▶ **About this task**
Pick out each line in the records that contains the word "Volunteer" and copy it out, treating uppercase and lowercase letters as different.
[Exercise materials Boundary: Start]
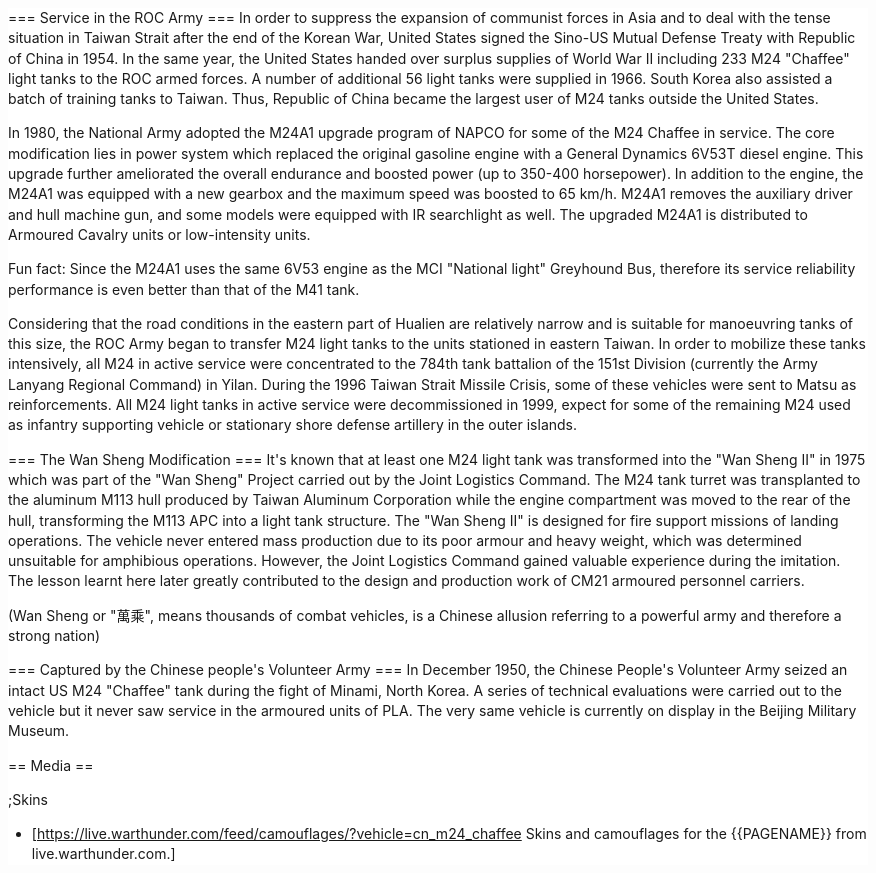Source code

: === Service in the ROC Army ===
In order to suppress the expansion of communist forces in Asia and to deal with the tense situation in Taiwan Strait after the end of the Korean War, United States signed the Sino-US Mutual Defense Treaty with Republic of China in 1954. In the same year, the United States handed over surplus supplies of World War II including 233 M24 "Chaffee" light tanks to the ROC armed forces. A number of additional 56 light tanks were supplied in 1966. South Korea also assisted a batch of training tanks to Taiwan. Thus, Republic of China became the largest user of M24 tanks outside the United States.

In 1980, the National Army adopted the M24A1 upgrade program of NAPCO for some of the M24 Chaffee in service. The core modification lies in power system which replaced the original gasoline engine with a General Dynamics 6V53T diesel engine. This upgrade further ameliorated the overall endurance and boosted power (up to 350-400 horsepower). In addition to the engine, the M24A1 was equipped with a new gearbox and the maximum speed was boosted to 65 km/h. M24A1 removes the auxiliary driver and hull machine gun, and some models were equipped with IR searchlight as well. The upgraded M24A1 is distributed to Armoured Cavalry units or low-intensity units.

Fun fact: Since the M24A1 uses the same 6V53 engine as the MCI "National light" Greyhound Bus, therefore its service reliability performance is even better than that of the M41 tank.

Considering that the road conditions in the eastern part of Hualien are relatively narrow and is suitable for manoeuvring tanks of this size, the ROC Army began to transfer M24 light tanks to the units stationed in eastern Taiwan. In order to mobilize these tanks intensively, all M24 in active service were concentrated to the 784th tank battalion of the 151st Division (currently the Army Lanyang Regional Command) in Yilan. During the 1996 Taiwan Strait Missile Crisis, some of these vehicles were sent to Matsu as reinforcements. All M24 light tanks in active service were decommissioned in 1999, expect for some of the remaining M24 used as infantry supporting vehicle or stationary shore defense artillery in the outer islands.

=== The Wan Sheng Modification ===
It's known that at least one M24 light tank was transformed into the "Wan Sheng II" in 1975 which was part of the "Wan Sheng" Project carried out by the Joint Logistics Command. The M24 tank turret was transplanted to the aluminum M113 hull produced by Taiwan Aluminum Corporation while the engine compartment was moved to the rear of the hull, transforming the M113 APC into a light tank structure. The "Wan Sheng II" is designed for fire support missions of landing operations. The vehicle never entered mass production due to its poor armour and heavy weight, which was determined unsuitable for amphibious operations. However, the Joint Logistics Command gained valuable experience during the imitation. The lesson learnt here later greatly contributed to the design and production work of CM21 armoured personnel carriers.

(Wan Sheng or "萬乘", means thousands of combat vehicles, is a Chinese allusion referring to a powerful army and therefore a strong nation)

=== Captured by the Chinese people's Volunteer Army ===
In December 1950, the Chinese People's Volunteer Army seized an intact US M24 "Chaffee" tank during the fight of Minami, North Korea. A series of technical evaluations were carried out to the vehicle but it never saw service in the armoured units of PLA. The very same vehicle is currently on display in the Beijing Military Museum.

== Media ==



;Skins

- [https://live.warthunder.com/feed/camouflages/?vehicle=cn_m24_chaffee Skins and camouflages for the {{PAGENAME}} from live.warthunder.com.]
[Exercise materials Boundary: End]
▶ **Solution for this task**
=== Captured by the Chinese people's Volunteer Army ===
In December 1950, the Chinese People's Volunteer Army seized an intact US M24 "Chaffee" tank during the fight of Minami, North Korea. A series of technical evaluations were carried out to the vehicle but it never saw service in the armoured units of PLA. The very same vehicle is currently on display in the Beijing Military Museum.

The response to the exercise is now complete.